◆ **Excerpt to read**

[Start of Attachment]

Accessible Information Standard – our recommendations

As part of our 'Your Care, Your Way' campaign, we have set out five headline recommendations to help health and care services ensure that people who have communication needs are given their healthcare information in the way they need it.
Blind woman using Braille

By law, all publicly funded health and social care providers must fully comply with the Accessible Information Standard (AIS). The standard requires services to meet the information and communication needs of people who have a learning disability, a sensory impairment or loss. There’s a growing body of evidence suggesting that this is not happening. 

With NHS England set to review the AIS, we have worked with partners to identify improvements and actions to help services meet the legally-binding requirement and understand its role.

We are calling for:

1. Health and care services to be made accountable for fully delivering the standard.  

The Department of Health and Social Care, NHS England and the Care Quality Commission (CQC) should ensure that all individual health and care services meet their duties as set out under the AIS. 

This new framework for accountability should maximise commissioning, contracting and performance management processes, and regulation at all levels to set clear expectations and monitor progress. 

To support this and create clear accountability through the 42 new Integrated Care Systems (ICSs), we recommend that local boards appoint a member of the board responsible for ensuring that services meet communication needs of all their local citizens. This should include a role to gather more and better feedback from users on a continual basis and report back to the board annually.

Outcomes:  

  • Individual services and ICSs have a clear accountability system in place and can report back on how services support people who have communication needs.
  • They can identify broader trends in people's experiences of accessible information and put in place measures to address areas of concern. 
  • New CQC assessments of ICSs become effective at holding service providers accountable for working together to meet the standard. 

Responsible: Department for Health and Social Care, NHS England, CQC, other Arm's Length Bodies and leaders and ICS level, NHS Digital. 

 2. Every health and care service to have an accessibility champion.  

Every health and care service should appoint an Accessible Information Champion to receive additional training and identify local challenges, barriers and best practices. These champions should report on how services deliver the standard back to ICS board lead. 

Outcomes: Health and social care staff know who is responsible for leading local accessible information policy and delivery. All staff are aware they must comply with the standard.  

Responsible: ICS leaders, health and care providers   

3. Better IT systems so that patients can update services with their communication needs.

[End of Attachment]

◆ **Data extracts**
[Start of Attachment]

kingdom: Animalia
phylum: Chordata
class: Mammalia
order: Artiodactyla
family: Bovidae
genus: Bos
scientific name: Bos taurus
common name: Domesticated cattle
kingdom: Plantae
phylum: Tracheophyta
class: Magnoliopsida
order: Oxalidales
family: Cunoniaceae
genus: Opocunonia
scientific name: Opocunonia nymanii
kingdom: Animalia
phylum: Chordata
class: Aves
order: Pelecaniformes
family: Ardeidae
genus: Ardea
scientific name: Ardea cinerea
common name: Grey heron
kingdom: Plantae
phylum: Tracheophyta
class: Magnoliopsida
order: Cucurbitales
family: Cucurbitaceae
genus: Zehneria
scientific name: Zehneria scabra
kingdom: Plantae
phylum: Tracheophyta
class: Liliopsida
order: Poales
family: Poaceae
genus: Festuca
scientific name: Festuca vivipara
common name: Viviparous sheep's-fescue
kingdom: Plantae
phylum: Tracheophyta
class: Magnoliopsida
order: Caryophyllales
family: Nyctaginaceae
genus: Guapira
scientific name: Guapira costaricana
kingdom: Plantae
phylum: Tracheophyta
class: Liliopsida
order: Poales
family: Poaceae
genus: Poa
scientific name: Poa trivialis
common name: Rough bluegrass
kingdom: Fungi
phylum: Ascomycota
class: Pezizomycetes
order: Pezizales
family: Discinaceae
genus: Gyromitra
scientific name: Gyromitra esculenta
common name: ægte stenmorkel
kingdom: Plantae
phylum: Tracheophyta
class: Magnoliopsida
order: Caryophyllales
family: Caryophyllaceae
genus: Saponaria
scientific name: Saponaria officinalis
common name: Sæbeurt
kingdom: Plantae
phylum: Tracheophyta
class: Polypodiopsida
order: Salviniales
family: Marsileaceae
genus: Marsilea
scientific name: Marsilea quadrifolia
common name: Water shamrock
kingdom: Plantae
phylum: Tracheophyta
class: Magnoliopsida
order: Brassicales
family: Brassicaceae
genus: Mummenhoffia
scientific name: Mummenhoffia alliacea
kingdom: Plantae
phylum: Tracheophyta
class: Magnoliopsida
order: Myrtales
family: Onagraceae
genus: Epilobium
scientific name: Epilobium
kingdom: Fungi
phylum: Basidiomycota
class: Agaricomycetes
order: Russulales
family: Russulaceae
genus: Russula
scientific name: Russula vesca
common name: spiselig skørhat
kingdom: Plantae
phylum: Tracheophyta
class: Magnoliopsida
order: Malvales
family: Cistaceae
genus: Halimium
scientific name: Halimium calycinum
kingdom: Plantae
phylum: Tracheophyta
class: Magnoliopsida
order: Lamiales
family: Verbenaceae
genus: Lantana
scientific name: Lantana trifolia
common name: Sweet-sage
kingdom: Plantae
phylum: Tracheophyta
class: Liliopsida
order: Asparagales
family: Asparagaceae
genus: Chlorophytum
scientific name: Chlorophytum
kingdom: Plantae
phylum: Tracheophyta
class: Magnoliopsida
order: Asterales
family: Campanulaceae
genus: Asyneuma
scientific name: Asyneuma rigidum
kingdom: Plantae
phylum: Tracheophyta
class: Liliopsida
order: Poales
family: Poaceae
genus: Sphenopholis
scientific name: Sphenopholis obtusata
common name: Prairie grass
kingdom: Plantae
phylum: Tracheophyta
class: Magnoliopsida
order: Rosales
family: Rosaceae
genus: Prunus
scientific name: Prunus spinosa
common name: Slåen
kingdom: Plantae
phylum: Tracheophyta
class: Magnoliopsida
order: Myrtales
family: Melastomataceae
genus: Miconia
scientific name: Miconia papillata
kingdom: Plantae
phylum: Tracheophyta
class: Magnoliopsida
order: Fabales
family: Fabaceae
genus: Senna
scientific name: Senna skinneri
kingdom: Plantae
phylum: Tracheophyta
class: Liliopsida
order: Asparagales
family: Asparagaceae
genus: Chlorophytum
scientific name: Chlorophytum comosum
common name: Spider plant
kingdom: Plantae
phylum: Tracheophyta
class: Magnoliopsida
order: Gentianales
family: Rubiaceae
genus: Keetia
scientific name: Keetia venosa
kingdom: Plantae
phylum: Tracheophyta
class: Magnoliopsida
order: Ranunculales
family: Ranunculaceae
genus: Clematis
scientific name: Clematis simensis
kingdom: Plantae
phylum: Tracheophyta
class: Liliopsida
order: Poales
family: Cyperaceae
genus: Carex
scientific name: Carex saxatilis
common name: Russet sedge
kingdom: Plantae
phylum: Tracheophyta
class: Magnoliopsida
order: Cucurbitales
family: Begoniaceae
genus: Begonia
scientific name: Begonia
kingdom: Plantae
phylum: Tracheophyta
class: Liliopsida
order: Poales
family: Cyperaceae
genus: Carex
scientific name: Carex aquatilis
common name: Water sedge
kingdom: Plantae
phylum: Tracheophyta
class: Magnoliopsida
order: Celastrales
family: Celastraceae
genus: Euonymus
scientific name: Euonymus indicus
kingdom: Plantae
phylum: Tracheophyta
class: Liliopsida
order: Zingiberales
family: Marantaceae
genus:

[End of Attachment]

◆ **Directions**
**1.** Reproduce the passage of the Accessible Information Standard recommendations from "Responsible: Department for" up to and including "an accessibility champion.".
**2.** According to the Accessible Information Standard recommendations, how many new Integrated Care Systems are there?
**3.** List every numbered recommendation that appears in the Accessible Information Standard recommendations.

◆ **Task-by-task solutions**
**1.**
Responsible: Department for Health and Social Care, NHS England, CQC, other Arm's Length Bodies and leaders and ICS level, NHS Digital. 

 2. Every health and care service to have an accessibility champion.

**2.** 42

**3.**
1. Health and care services to be made accountable for fully delivering the standard.
2. Every health and care service to have an accessibility champion.
3. Better IT systems so that patients can update services with their communication needs.